(Required work):
Transcribe exactly the lines from the one holding "りました。ビジネスマナーを忘れずに、この […]" through the closing line of the entries below. Pictures stay out of the copy.

[Items from a dataset]
------------------------------
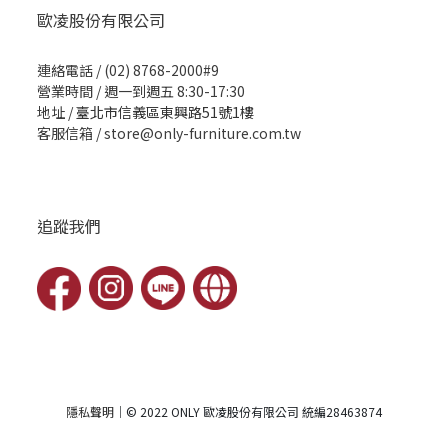
歐凌股份有限公司
連絡電話 / (02) 8768-2000#9
營業時間 / 週一到週五 8:30-17:30
地址 /
臺北市信義區東興路51號1樓
客服信箱 / store@only-furniture.com.tw
追蹤我們
隱私聲明
｜© 2022 ONLY 歐凌股份有限公司 統編28463874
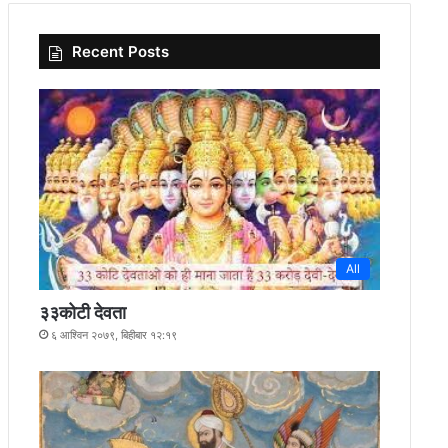
Recent Posts
All
३३कोटी देवता
६ आश्विन २०७९, बिहीबार १२:१९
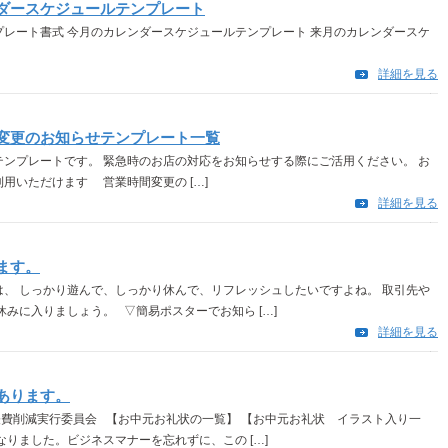
ダースケジュールテンプレート
レート書式 今月のカレンダースケジュールテンプレート 来月のカレンダースケ
詳細を見る
変更のお知らせテンプレート一覧
ンプレートです。 緊急時のお店の対応をお知らせする際にご活用ください。 お
用いただけます 営業時間変更の […]
詳細を見る
ます。
、 しっかり遊んで、しっかり休んで、リフレッシュしたいですよね。 取引先や
みに入りましょう。 ▽簡易ポスターでお知ら […]
詳細を見る
あります。
 経費削減実行委員会 【お中元お礼状の一覧】 【お中元お礼状 イラスト入り一
りました。ビジネスマナーを忘れずに、この […]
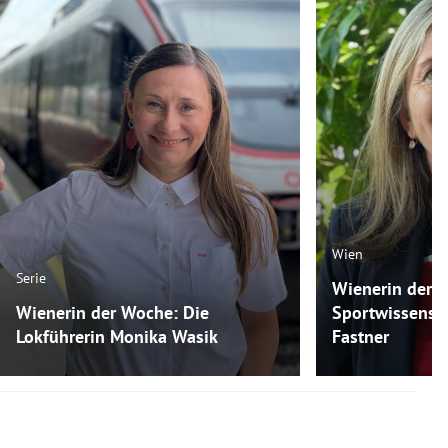
Wien
Serie
Wienerin der 
Wienerin der Woche: Die
Sportwissensch
Lokführerin Monika Wasik
Fastner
------------------------------
(Result of this task):
りました。ビジネスマナーを忘れずに、この […]
Wien
Serie
Wienerin der 
Wienerin der Woche: Die
Sportwissensch
Lokführerin Monika Wasik
Fastner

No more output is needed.